Shallow Synthesis of Knowledge in GPT-Generated Texts: A Case Study in Automatic Related Work Composition
This addresses the problem of AI-generated text quality in academic writing for researchers, highlighting incremental insights on limitations.
The study analyzed AI-assisted scholarly writing using ScholaCite, comparing human-written, GPT-generated, and human-AI collaborative texts, finding that GPT-4 can generate reasonable citation groupings for brainstorming but fails at detailed synthesis without human intervention.
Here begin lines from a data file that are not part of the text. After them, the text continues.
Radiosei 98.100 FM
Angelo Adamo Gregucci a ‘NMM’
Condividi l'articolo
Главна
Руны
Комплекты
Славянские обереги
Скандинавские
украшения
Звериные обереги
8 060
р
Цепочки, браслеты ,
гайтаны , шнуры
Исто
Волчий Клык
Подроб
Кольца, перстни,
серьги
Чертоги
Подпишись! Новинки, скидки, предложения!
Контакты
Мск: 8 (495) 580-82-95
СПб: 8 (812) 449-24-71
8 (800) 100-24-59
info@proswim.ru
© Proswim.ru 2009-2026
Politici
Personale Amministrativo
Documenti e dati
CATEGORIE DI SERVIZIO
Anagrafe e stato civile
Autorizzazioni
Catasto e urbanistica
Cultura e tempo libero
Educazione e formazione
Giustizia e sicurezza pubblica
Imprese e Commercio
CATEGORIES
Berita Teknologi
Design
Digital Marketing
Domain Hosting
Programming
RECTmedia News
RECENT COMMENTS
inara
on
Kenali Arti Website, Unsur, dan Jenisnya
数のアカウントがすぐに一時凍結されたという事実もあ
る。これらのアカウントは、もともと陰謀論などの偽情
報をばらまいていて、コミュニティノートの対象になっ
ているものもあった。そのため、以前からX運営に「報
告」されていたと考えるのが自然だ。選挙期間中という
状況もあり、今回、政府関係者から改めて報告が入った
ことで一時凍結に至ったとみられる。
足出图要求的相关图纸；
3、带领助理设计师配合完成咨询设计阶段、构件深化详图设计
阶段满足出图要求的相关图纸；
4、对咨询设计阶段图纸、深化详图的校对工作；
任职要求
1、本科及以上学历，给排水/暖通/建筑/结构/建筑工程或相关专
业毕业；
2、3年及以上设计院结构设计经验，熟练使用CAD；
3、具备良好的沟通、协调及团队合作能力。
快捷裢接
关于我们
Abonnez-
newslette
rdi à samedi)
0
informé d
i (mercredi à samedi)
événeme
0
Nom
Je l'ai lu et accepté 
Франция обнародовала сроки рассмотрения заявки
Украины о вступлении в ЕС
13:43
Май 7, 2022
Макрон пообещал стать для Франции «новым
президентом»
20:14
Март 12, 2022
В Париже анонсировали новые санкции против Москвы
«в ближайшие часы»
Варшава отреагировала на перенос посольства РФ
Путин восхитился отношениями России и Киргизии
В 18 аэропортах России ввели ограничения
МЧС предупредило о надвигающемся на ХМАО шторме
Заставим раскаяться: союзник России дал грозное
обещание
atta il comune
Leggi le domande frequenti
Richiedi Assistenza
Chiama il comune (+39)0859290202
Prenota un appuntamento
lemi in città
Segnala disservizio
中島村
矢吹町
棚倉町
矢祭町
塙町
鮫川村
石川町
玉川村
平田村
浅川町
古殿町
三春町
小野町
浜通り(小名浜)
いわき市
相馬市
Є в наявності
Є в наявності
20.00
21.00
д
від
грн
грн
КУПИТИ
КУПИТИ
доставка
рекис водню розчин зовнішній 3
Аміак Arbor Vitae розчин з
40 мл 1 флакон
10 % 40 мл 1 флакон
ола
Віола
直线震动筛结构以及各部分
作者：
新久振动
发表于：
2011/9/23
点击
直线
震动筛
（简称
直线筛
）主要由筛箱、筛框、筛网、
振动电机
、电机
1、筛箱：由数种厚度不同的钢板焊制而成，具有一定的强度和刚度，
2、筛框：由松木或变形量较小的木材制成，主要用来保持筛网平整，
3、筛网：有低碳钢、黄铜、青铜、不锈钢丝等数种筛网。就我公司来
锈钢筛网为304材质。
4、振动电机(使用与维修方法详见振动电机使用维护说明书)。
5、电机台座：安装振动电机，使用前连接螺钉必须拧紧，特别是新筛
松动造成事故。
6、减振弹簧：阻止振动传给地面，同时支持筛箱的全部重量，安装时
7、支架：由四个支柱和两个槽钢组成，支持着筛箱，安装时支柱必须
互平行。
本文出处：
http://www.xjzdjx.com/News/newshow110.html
Numerous AI-assisted scholarly applications have been developed to aid different stages of the research process. We present an analysis of AI-assisted scholarly writing generated with ScholaCite, a tool we built that is designed for organizing literature and composing Related Work sections for academic papers. Our evaluation method focuses on the analysis of citation graphs to assess the structural complexity and inter-connectedness of citations in texts and involves a three-way comparison between (1) original human-written texts, (2) purely GPT-generated texts, and (3) human-AI collaborative texts. We find that GPT-4 can generate reasonable coarse-grained citation groupings to support human users in brainstorming, but fails to perform detailed synthesis of related works without human intervention. We suggest that future writing assistant tools should not be used to draft text independently of the human author.